What the county and applicant said Nikki Vanderslice, representing the Fayette County Development Authority, said the U.S. Soccer Federation selected Fayette County for a training facility and corporate headquarters and that the campus would include about 12–14 fields to serve the organization’s 27 national teams. "There would not be a stadium and would be a training facility for the 27 national teams," Vanderslice said, and she pledged community meetings before final plans are filed.

Commissioner Eric K. Maxwell said he supported the project in principle but criticized the timing and completeness of materials provided to the board. "I was frustrated with the lack of transparency and lack of information regarding this request," Maxwell said, urging the Development Authority to include development team members at future briefings.

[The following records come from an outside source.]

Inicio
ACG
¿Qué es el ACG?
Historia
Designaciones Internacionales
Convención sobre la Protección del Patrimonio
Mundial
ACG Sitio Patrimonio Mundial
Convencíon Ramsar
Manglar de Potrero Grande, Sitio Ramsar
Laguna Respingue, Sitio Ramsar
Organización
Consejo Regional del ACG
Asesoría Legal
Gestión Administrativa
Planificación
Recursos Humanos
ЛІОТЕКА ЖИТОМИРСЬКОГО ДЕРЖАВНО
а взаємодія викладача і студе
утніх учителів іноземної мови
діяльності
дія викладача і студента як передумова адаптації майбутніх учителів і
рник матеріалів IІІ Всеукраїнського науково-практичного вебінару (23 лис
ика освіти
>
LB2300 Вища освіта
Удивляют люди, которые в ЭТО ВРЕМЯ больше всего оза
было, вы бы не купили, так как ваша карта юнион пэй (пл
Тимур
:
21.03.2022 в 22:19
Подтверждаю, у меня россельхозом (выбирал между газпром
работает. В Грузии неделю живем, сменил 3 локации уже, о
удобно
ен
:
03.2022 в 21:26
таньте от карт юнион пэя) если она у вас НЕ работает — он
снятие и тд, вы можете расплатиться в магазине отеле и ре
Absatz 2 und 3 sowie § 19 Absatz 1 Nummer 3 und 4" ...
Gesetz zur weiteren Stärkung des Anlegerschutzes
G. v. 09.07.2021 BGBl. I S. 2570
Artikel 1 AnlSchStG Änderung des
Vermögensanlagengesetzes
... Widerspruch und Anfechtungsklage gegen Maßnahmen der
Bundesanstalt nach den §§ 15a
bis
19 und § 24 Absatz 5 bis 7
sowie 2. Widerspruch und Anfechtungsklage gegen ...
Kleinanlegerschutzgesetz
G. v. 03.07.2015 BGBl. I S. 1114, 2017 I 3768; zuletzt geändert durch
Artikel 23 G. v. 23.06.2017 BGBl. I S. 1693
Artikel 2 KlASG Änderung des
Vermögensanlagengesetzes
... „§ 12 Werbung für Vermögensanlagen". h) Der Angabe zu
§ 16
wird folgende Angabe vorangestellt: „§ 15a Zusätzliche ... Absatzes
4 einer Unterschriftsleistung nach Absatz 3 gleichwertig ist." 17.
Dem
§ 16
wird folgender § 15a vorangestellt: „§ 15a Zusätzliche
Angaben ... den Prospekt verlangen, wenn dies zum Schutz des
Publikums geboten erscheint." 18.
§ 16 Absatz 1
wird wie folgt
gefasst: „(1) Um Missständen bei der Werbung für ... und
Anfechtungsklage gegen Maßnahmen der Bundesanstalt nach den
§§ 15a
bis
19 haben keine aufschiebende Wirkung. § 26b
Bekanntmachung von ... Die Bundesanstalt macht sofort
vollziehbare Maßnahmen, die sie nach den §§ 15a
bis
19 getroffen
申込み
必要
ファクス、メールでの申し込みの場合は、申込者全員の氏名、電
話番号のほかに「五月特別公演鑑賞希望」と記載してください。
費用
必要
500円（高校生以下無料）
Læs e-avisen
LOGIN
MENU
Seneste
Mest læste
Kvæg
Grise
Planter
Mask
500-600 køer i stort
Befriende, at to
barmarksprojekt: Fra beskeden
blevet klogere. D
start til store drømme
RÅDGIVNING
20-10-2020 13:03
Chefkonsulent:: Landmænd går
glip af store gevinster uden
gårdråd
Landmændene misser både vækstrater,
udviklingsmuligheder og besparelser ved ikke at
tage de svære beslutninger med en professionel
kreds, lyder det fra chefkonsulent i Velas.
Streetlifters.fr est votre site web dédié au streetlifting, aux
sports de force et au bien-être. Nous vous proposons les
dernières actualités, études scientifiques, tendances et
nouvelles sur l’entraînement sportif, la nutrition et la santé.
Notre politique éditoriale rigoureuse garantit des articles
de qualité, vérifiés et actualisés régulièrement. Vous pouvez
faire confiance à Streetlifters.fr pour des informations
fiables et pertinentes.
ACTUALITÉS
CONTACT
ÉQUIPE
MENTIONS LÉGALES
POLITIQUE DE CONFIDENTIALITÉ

Environmental and traffic concerns Commissioners and residents pressed the applicant on wetlands and floodplain impacts. Vanderslice said the overall property totals about 321 acres, with roughly 120 acres in the 200‑year floodplain; wetlands were incorporated within that floodplain acreage. Board members asked that traffic effects be addressed through the required Traffic Impact Studies and that remedies be defined in future memoranda of understanding.

Public comment Residents who spoke in favor cited potential job creation and international exposure; residents opposing the rezonings emphasized lighting, noise, privacy, the need for buffers, entrance location controls and additional community engagement. Fayette County Development Authority leadership and the applicant committed to host neighborhood meetings during the development review process.

Next steps Rezoning approvals allow the applicant to seek site plans and permits consistent with A‑R zoning and the conditions the board adopted. The Traffic Impact Studies, right‑of‑way dedications, parcel consolidations and water‑utility installations are among the next required steps before construction permits can be issued. The board’s votes do not themselves approve site plans, construction or operational details; those will return for county review and permit approvals.